* WHAT THIS TASK INVOLVES *
Extract the full Docker build notes below, word for word and character for character.
------ TEXT EXCERPT ------
Each env maintains its own uv.lock:

  • docker/uv.lock.core
  • docker/uv.lock.asr
  • docker/uv.lock.tts

docker build uses --frozen to fail the build if lockfiles drift from pyproject.toml.

CI regenerates lockfiles on a schedule (weekly) and opens a PR — keeps them fresh without surprising builds.

Dockerfile

One Dockerfile with six BuildKit targets:

  • target=slim: core env only, torch-cpu, ~13 GB
  • target=asr: core + asr env, ~48 GB
  • target=diarize: core + diarize env (pyannote only), ~32 GB
  • target=tts: core + tts env, ~44 GB
  • target=fish-speech: core + fish-speech env (isolated torch 2.8, S2 cached), ~57 GB
  • target=latest: all five envs merged, ~123 GB
FROM pytorch/pytorch:2.4.1-cuda12.4-cudnn9-runtime AS base
COPY --from=ghcr.io/astral-sh/uv:latest /uv /bin/uv
RUN apt-get update && apt-get install -y --no-install-recommends \
        build-essential python3-dev ffmpeg libsndfile1 espeak-ng sox \
    && rm -rf /var/lib/apt/lists/*

FROM base AS core-env
RUN uv venv /opt/voxkitchen/envs/core --python 3.11 && \
    uv pip install --python /opt/voxkitchen/envs/core/bin/python \
        -c docker/constraints/core.txt \
        -e ".[audio,segment,quality,pack,pitch,dnsmos,classify,enhance,codec,viz]"
------ RECORDS PROVIDED ------
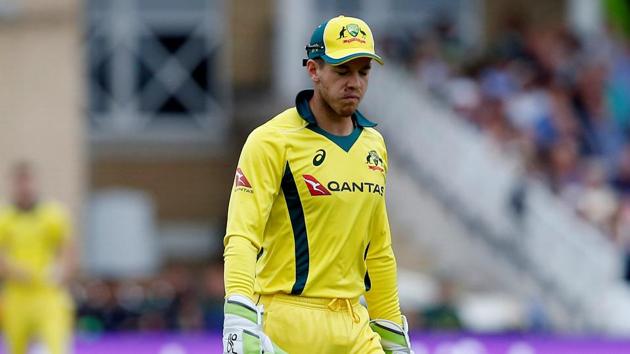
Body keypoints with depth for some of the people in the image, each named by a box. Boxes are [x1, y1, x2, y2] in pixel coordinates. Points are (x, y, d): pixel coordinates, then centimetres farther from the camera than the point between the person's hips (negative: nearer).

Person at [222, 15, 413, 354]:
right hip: (289, 323, -6)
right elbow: (241, 234, -18)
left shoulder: (373, 145, 14)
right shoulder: (272, 141, -8)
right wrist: (238, 319, -31)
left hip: (353, 325, 6)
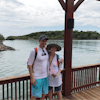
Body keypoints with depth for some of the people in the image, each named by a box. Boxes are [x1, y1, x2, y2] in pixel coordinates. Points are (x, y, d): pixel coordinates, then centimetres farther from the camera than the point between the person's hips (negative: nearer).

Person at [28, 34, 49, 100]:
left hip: (45, 76, 7)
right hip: (36, 77, -6)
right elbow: (29, 64, -16)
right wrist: (32, 78, -18)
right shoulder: (34, 51, -20)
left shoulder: (46, 50, 1)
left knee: (44, 93, 18)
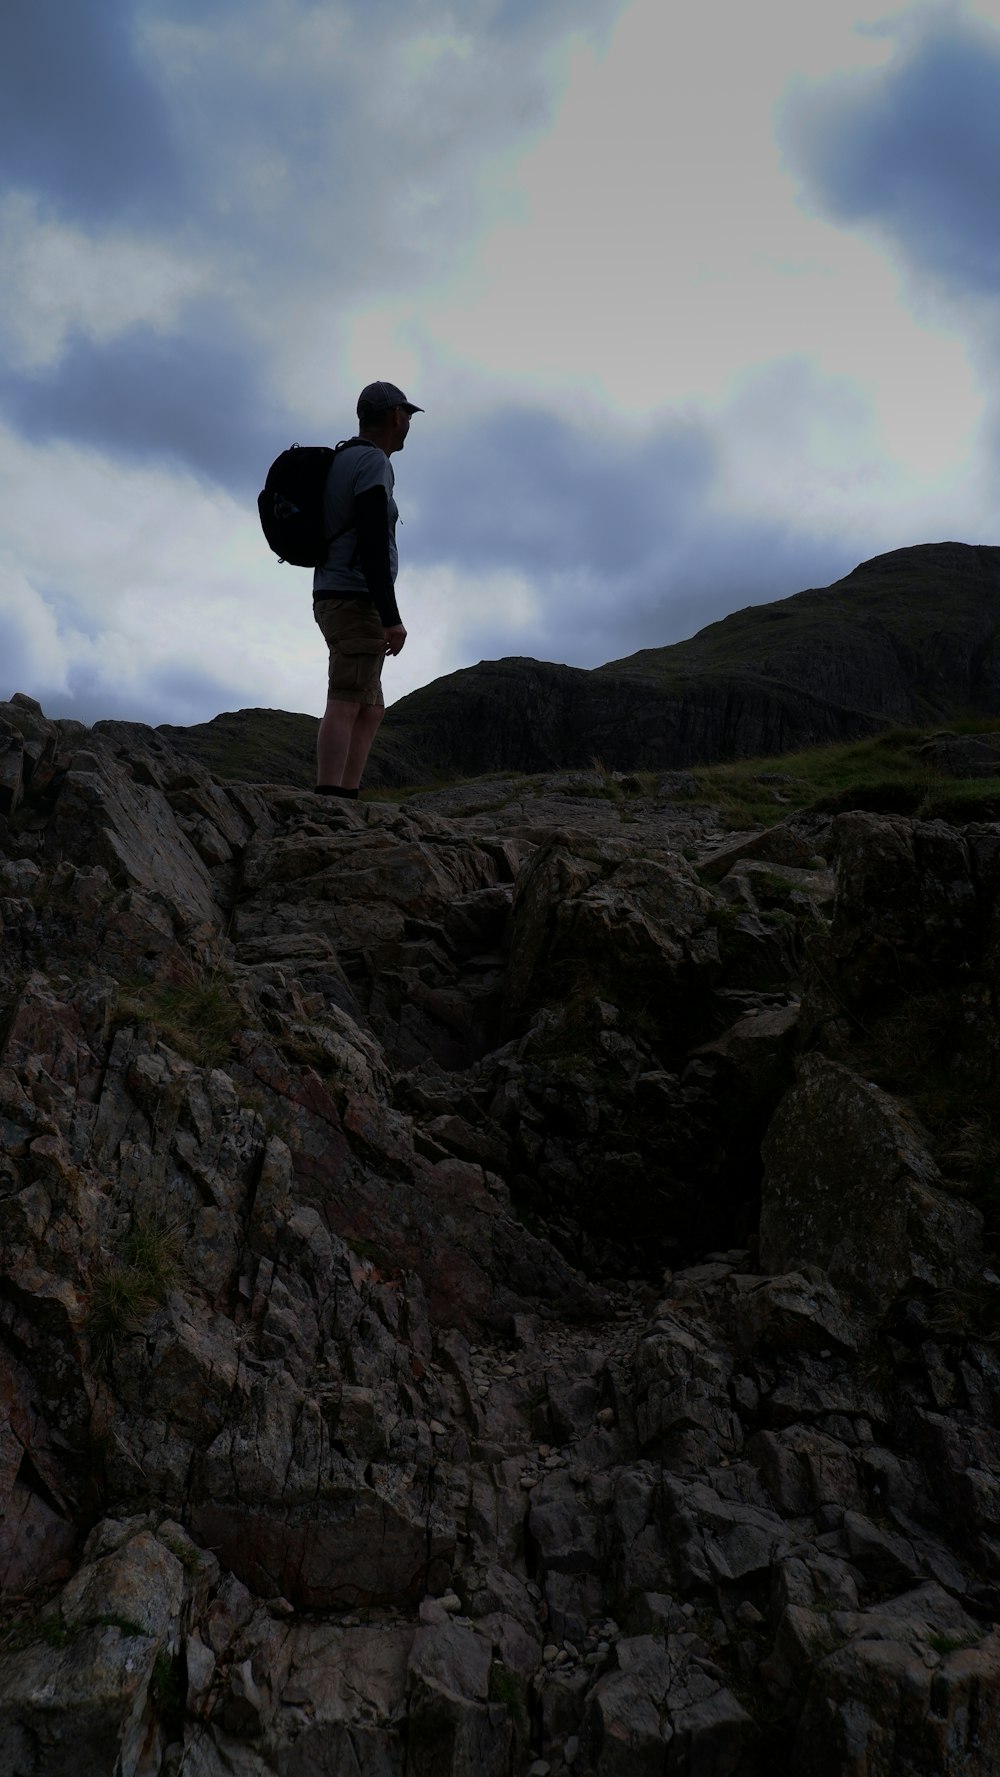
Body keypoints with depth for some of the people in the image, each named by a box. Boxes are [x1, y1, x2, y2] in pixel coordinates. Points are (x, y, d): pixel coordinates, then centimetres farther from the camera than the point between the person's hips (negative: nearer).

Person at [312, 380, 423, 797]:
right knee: (345, 705, -16)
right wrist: (391, 616, -22)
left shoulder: (342, 461, 23)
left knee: (370, 710, 10)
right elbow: (372, 544, -19)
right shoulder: (372, 461, -8)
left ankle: (346, 800, 4)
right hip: (357, 601, -10)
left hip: (335, 601, 10)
------
* SOLUTION TO THE EXERCISE *
Each env maintains its own uv.lock:

  • docker/uv.lock.core
  • docker/uv.lock.asr
  • docker/uv.lock.tts

docker build uses --frozen to fail the build if lockfiles drift from pyproject.toml.

CI regenerates lockfiles on a schedule (weekly) and opens a PR — keeps them fresh without surprising builds.

Dockerfile

One Dockerfile with six BuildKit targets:

  • target=slim: core env only, torch-cpu, ~13 GB
  • target=asr: core + asr env, ~48 GB
  • target=diarize: core + diarize env (pyannote only), ~32 GB
  • target=tts: core + tts env, ~44 GB
  • target=fish-speech: core + fish-speech env (isolated torch 2.8, S2 cached), ~57 GB
  • target=latest: all five envs merged, ~123 GB
FROM pytorch/pytorch:2.4.1-cuda12.4-cudnn9-runtime AS base
COPY --from=ghcr.io/astral-sh/uv:latest /uv /bin/uv
RUN apt-get update && apt-get install -y --no-install-recommends \
        build-essential python3-dev ffmpeg libsndfile1 espeak-ng sox \
    && rm -rf /var/lib/apt/lists/*

FROM base AS core-env
RUN uv venv /opt/voxkitchen/envs/core --python 3.11 && \
    uv pip install --python /opt/voxkitchen/envs/core/bin/python \
        -c docker/constraints/core.txt \
        -e ".[audio,segment,quality,pack,pitch,dnsmos,classify,enhance,codec,viz]"